Выслушав Гжибовского, замнаркома поставил под сомнение искренность намерений Варшавы улучшить советско-польские отношения. Потемкин напомнил послу историю советско-польских отношений, начиная от войны 1920 г. и вплоть до последнего времени — «…отказ Польши от опубликования совместно с СССР Балтийской декларации в 1933 г., сближение Польши с гитлеровской Германией в 1934 г., активное противодействие польского правительства осуществлению Восточного регионального пакта, защиту Польшей позиций Италии, Германии и Японии в Лиге наций, агрессивное выступление ее против Литвы и Чехословакии».
«Все эти факты, — подытожил Потемкин, — приводят к заключению, что Польша связала свою судьбу с агрессивными державами, угрожающими общему миру, и что она активно поддерживает их политику, направленную против СССР».
В то же время Потемкин отметил, что СССР и не против улучшения отношений с Польшей — если у той действительно имеется такое желание.
В собственном комментарии к записи своей беседы с Гжибовским замнаркома укажет: «Думаю, что Гжибовский производил некоторый зондаж, предчувствуя, что в недалеком будущем Польше придется уже на самой себе ощутить давление дальнейшей германской экспансии»[580]. Что в реальности и происходило.
22 октября 1938-го польского посла в Москве вызвал непосредственно нарком Литвинов. Он попытался выяснить, осуществлял ли Гжибовский зондаж по своей собственной инициативе или же по поручению из Варшавы (т. е. насколько серьезна эта активность польского посла по части улучшения польско-советских отношений).
Литвинову пришлось несколько раз ставить этот вопрос, пока вертевшийся как уж на сковородке Гжибовский, наконец, признал, что действует по поручению из Варшавы. Дескать, не имея уверенности в том, что Москва примет польское предложение, Гжибовский не хотел его делать от имени польского правительства (при отрицательном ответе, пояснил польский дипломат, лучше, чтобы СССР отклонил предложение польского посла, чем польского правительства)[581].
Москва подозревала Варшаву в неискренности (и, как покажет время, эти подозрения были обоснованны), но согласилась предпринять шаги к улучшению двусторонних отношений. С одной стороны, не хотели отталкивать Польшу (в т. ч. надеясь, что хотя бы под давлением обстоятельств Варшава образумится и включится в коллективные усилия по обузданию гитлеровской агрессии). С другой — отказ Москвы мог окончательно и бесповоротно толкнуть загнанную в угол Польшу в объятия Гитлера (или даже стать удобным поводом для Бека — ввиду «враждебности СССР по отношению к Польше» — примкнуть к «Антикоминтерновскому пакту»).
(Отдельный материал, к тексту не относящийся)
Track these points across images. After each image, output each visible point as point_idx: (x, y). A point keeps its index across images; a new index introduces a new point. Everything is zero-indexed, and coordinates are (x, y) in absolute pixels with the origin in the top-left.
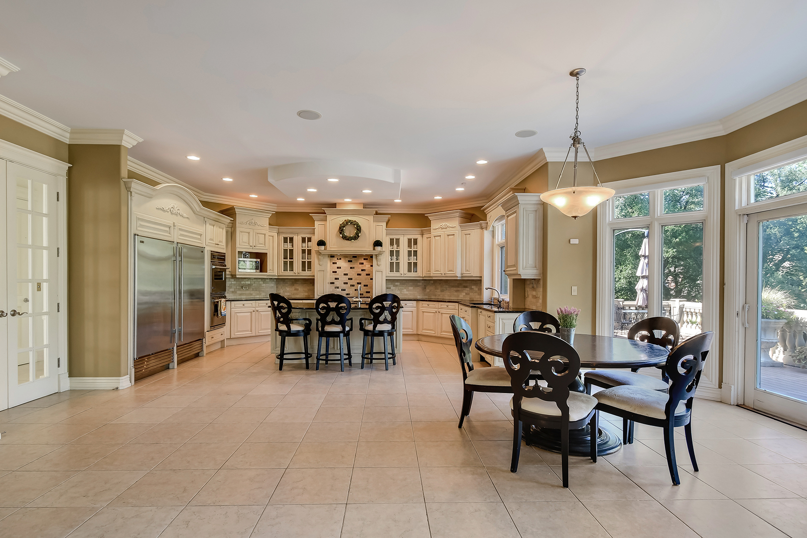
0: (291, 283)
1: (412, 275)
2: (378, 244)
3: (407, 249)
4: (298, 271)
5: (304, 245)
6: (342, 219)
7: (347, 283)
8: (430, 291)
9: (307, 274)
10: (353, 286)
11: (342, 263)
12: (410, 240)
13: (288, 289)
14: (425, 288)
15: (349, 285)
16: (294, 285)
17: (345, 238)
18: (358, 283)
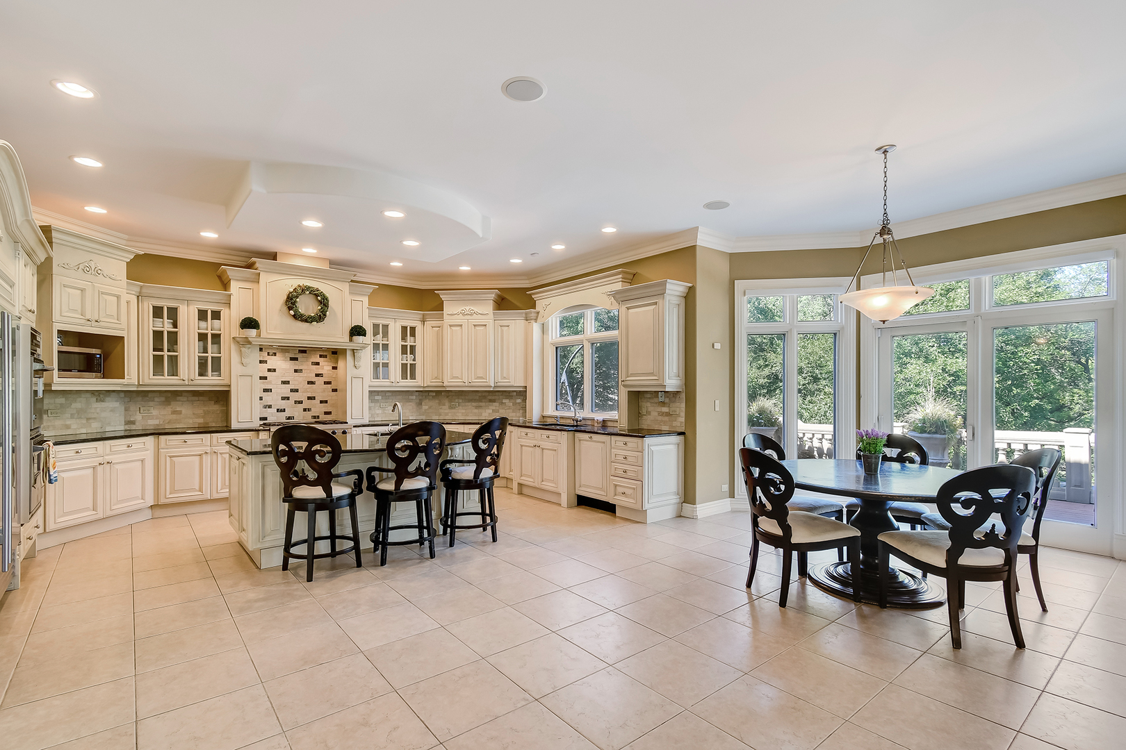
0: (163, 399)
1: (408, 384)
2: (357, 331)
3: (400, 343)
4: (188, 374)
5: (203, 324)
6: (290, 283)
7: (288, 398)
8: (430, 408)
9: (211, 381)
10: (301, 402)
11: (280, 363)
12: (404, 329)
13: (155, 412)
14: (421, 404)
15: (291, 401)
16: (170, 405)
17: (298, 317)
18: (309, 398)
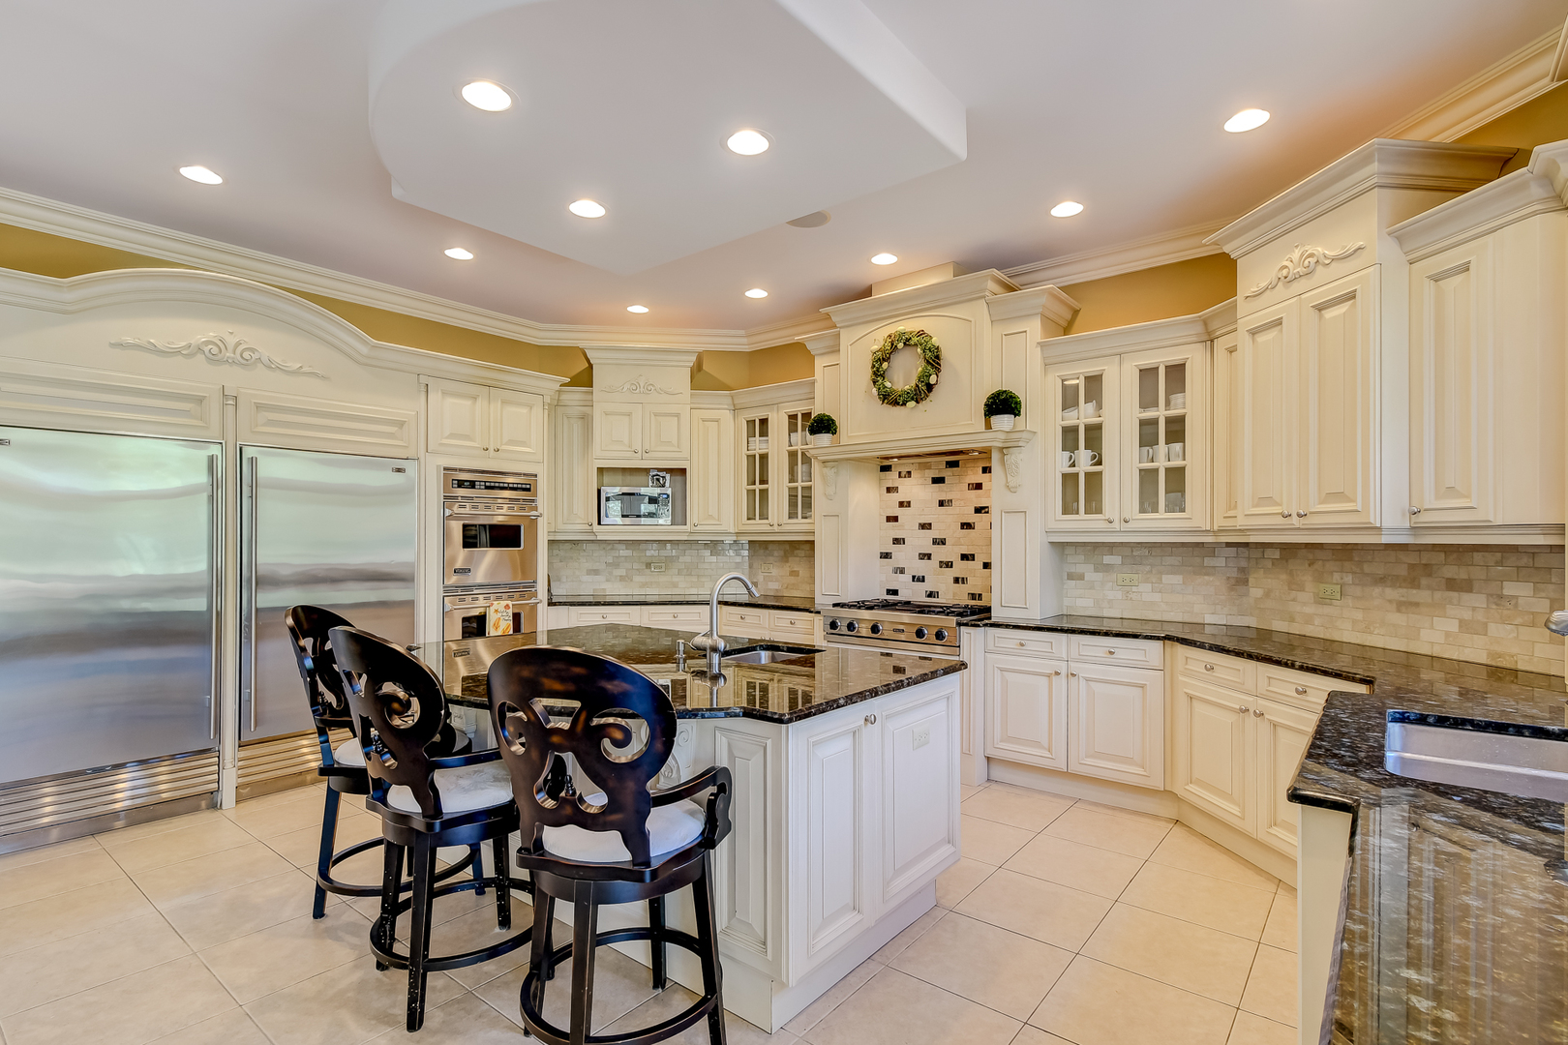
1: (1163, 524)
2: (1002, 404)
3: (1134, 414)
5: (793, 438)
7: (929, 556)
8: (1267, 594)
9: (796, 528)
10: (949, 565)
12: (1147, 374)
14: (1246, 582)
15: (934, 562)
16: (787, 562)
17: (890, 398)
18: (964, 557)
С начала ноября стороны приступили к выработке совместного коммюнике для печати. Текст удалось согласовать только к концу ноября. При этом по настоянию польской стороны из документа были изъяты предлагавшиеся советскими дипломатами указания на внешнеполитическую конъюнктуру, побуждающую стороны к более тесному сотрудничеству (поляки не желали демонстрировать свой испуг перед Гитлером), исключен пункт о взаимных консультациях в случае обострения международной ситуации (также предлагавшийся Москвой). Т. е. поляки некоторым образом выхолостили документ. Что и понятно: он им был нужен не более чем в качестве инструмента давления на Берлин.
Неслучайно поляки оставляли за собой право сопроводить коммюнике дополнительными комментариями в печати, т. е. дать собственное толкование. Предполагая, какого рода будут эти «комментарии», Литвинов в беседе с Гжибовским 25 ноября заметит: «хочу выразить надежду, что в польских комментариях не будет попыток умалить или багателизировать (от франц. la bagatelle — безделица, пустяк. — С. Л.) значение коммюнике».